Knut Rostad is the compliance officer for Rembert Pendleton Jackson, an independent advisory firm in Falls Church, Virginia, with $700 million in AUM. Over the past three years, his firm twice has been involved in the issues surrounding departing advisors. I referenced one of these instances in my blog at www.investmentadvisor.com last June, and in subsequent entries and phone conversations with Rostad, explored the myriad ramifications of the issues involved in this sensitive and timely topic. Without delving into the details of the suit itself, he graciously agreed to share his thoughts with me for a fuller treatment of the subject in this column.
The lawsuit first came to my attention last spring, when Rostad called to talk about the broader industry issues involved with advisors leaving a firm and to get my opinion. It’s possible that he was expecting a different reaction (I get that a lot). It struck me much the same as the record companies suing the now-defunct Napster for enabling free electronic downloads of music, and I told him why: In both cases, we’re dealing with knee-jerk reactions to inevitable and unstoppable realities, making the plaintiffs look self-serving and possibly vindictive.

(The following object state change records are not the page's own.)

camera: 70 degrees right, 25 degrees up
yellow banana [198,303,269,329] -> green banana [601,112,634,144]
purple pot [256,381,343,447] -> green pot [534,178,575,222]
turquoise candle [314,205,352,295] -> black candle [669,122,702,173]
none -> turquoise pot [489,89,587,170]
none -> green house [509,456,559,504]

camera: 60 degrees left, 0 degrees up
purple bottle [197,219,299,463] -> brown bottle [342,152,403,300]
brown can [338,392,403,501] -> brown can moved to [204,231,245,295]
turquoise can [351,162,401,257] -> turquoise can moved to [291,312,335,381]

For RPJ, I suggested a suit over this all-too-common occurrence in the independent advisory industry is based on the illusion of a primary relationship between client and firm, and would neither bring back the clients, nor the renegade advisor, and makes the firm appear more interesting in its own economics than the well-being of its clients.

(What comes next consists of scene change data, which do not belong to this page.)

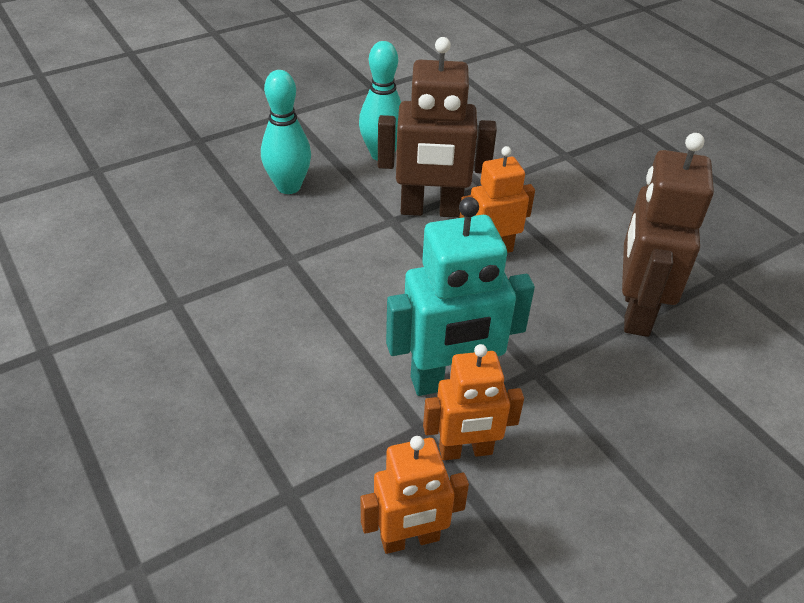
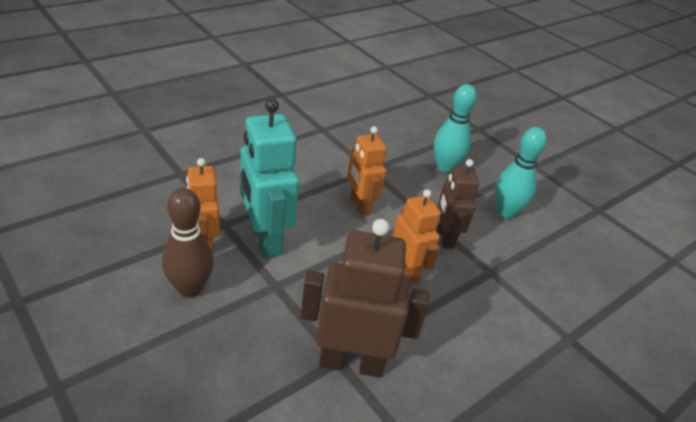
camera: 80 degrees right, 5 degrees down
orange robot [360,436,469,554] -> orange robot moved to [347,126,386,216]
brown robot [378,37,497,218] -> brown robot [437,159,479,249], size x0.64
none -> brown bowling pin [162,188,214,298]

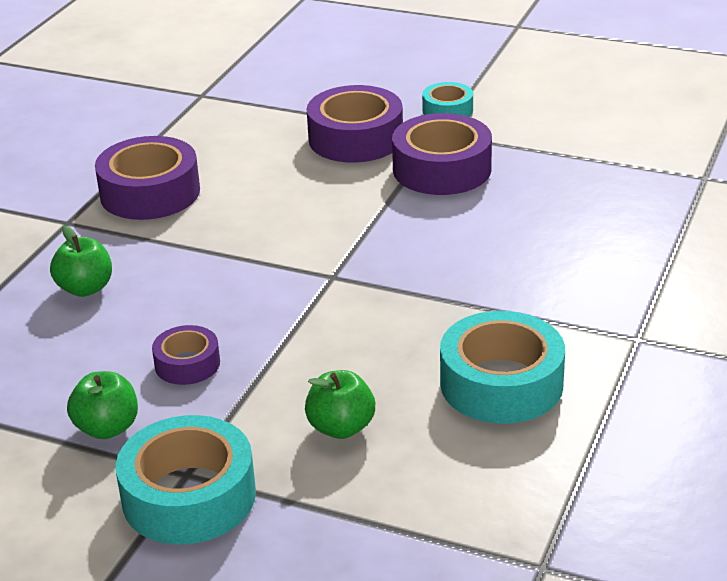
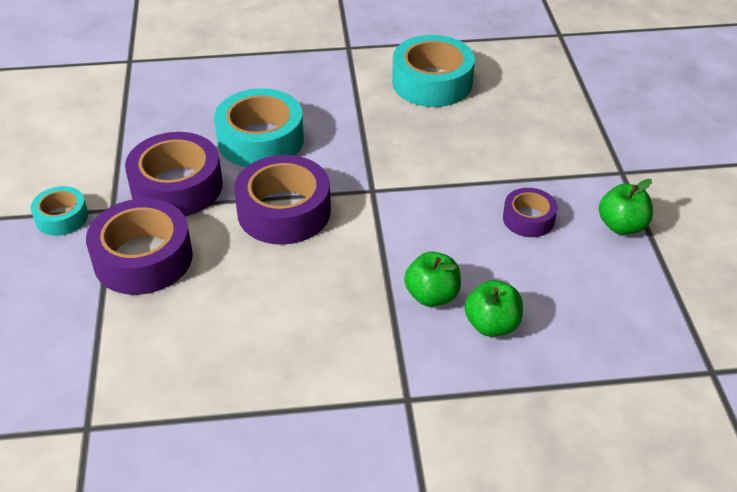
camera: 120 degrees left, 10 degrees up
purple tape [95,136,200,220] -> purple tape moved to [234,155,331,245]
turquoise tape [116,415,256,544] -> turquoise tape moved to [214,88,304,167]
green apple [305,370,375,439] -> green apple moved to [404,251,461,307]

As you might expect, Rostad was not entirely swayed by my analysis and our ensuing discussions along with some responses to my blogs illuminate the issues that advisory firms must wrestle with when deciding how to handle defecting advisors who leave the firm, taking clients with them.
Clark: I’m still not sure what your firm wanted to accomplish. Seems the Chinese proverb that if you have to resort to violence you’ve already lost, applies here: filing suit is a no-win for anyone.

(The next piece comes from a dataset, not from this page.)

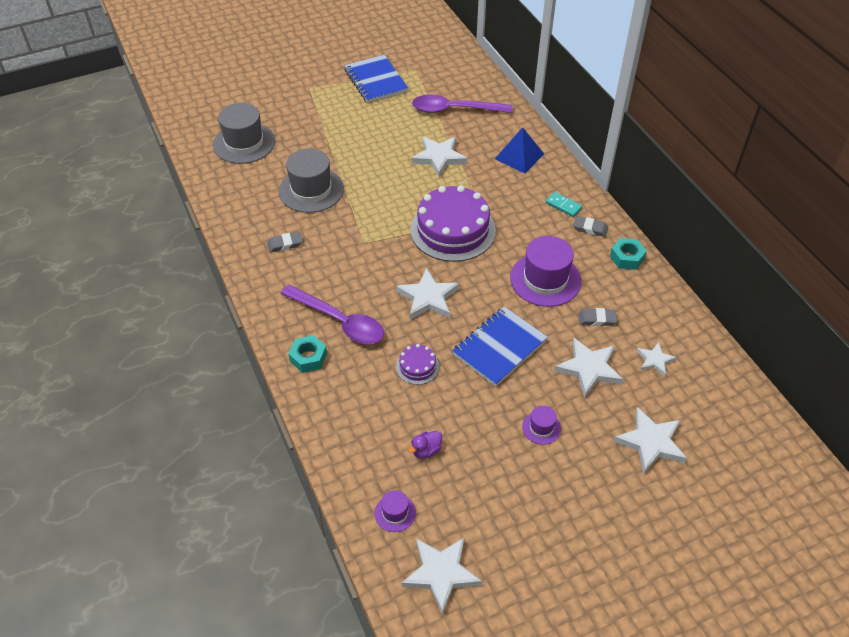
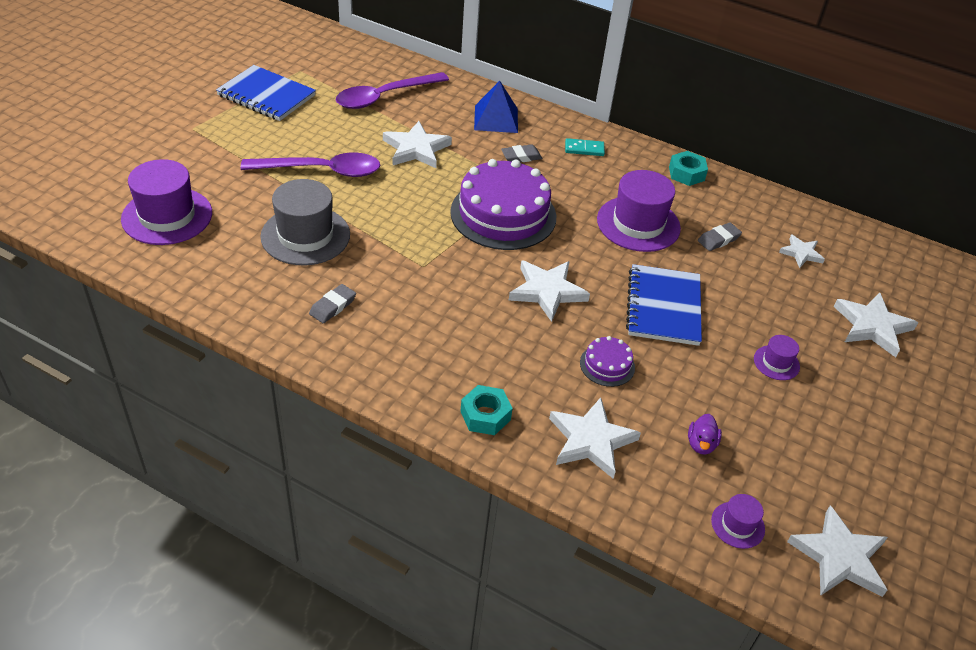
camera: 40 degrees left, 5 degrees down
grey hat [213,103,275,164] -> purple hat [121,159,212,245]
purple spoon [281,285,384,344] -> purple spoon moved to [240,152,380,177]
white star [554,338,624,397] -> white star moved to [549,397,641,479]
grey eraser [573,216,608,237] -> grey eraser moved to [501,144,542,162]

Rostad: We are a small business that’s in many respects operated like a family. Naturally we aren’t happy when anyone leaves us. It causes a break in the family. Our primary concern in any departure is that 1) the client’s interests are protected, and 2) laws and regulations are upheld. Our firm is legally responsible for the confidentiality of client information. Federal law here is clear. The personal nonpublic information that clients entrust to a firm may not be transferred outside that firm without client permission.
Clark: Frankly, it sounds to me that the partners were mad, and found a legal excuse to file suit. I understand the files were the property of the old firm. But if her exclusive clients in all likelihood would continue working with her, then for the welfare of the clients, wouldn’t it behoove the old firm to just give her the files to ensure a continuity of good advice?
Rostad: Legally, as you point out, the information is property of the firm. A departing advisor needed to have certain forms executed before lawfully removing client files. The business issue is quite simple. The marketplace is competitive and any client is essentially free to choose where to seek investment advice. Contrived barriers that seek only to negate this reality are plainly wrong. However, I don’t believe that federal privacy law is a contrived barrier, aiming to distort the free market.
Clark: You’re right, of course, in an ideal world. Yet, that solution strikes me as totally unrealistic. Think of the timing: The leaving advisor would approach the owners of the firm and announce her intention to leave at some future date, taking the clients with whom she works directly with her. Either she would already have their transfer authorization forms signed (which could raise questions about breaching her responsibility to the firm while on its payroll), or plan to get them signed in short order. Is it really unreasonable for her to expect that the firm owners might react in a hostile manner, either by physically throwing her out of the office, getting a legal injunction against her, dragging out the file transfer process, or some combination of these? Point is, because she can’t trust the owners to act professionally, she has little choice but to act the way she did.
Rostad: I see your point about the reality of the situation, but I don’t think that justifies what’s tantamount to stealing the client files. What’s more, while no one would argue that the clients themselves aren’t free to choose any advisor they wish, don’t you think the leaving advisor has a responsibility to their former firm and the clients to not break the law? If you think about it, this is not a very high standard.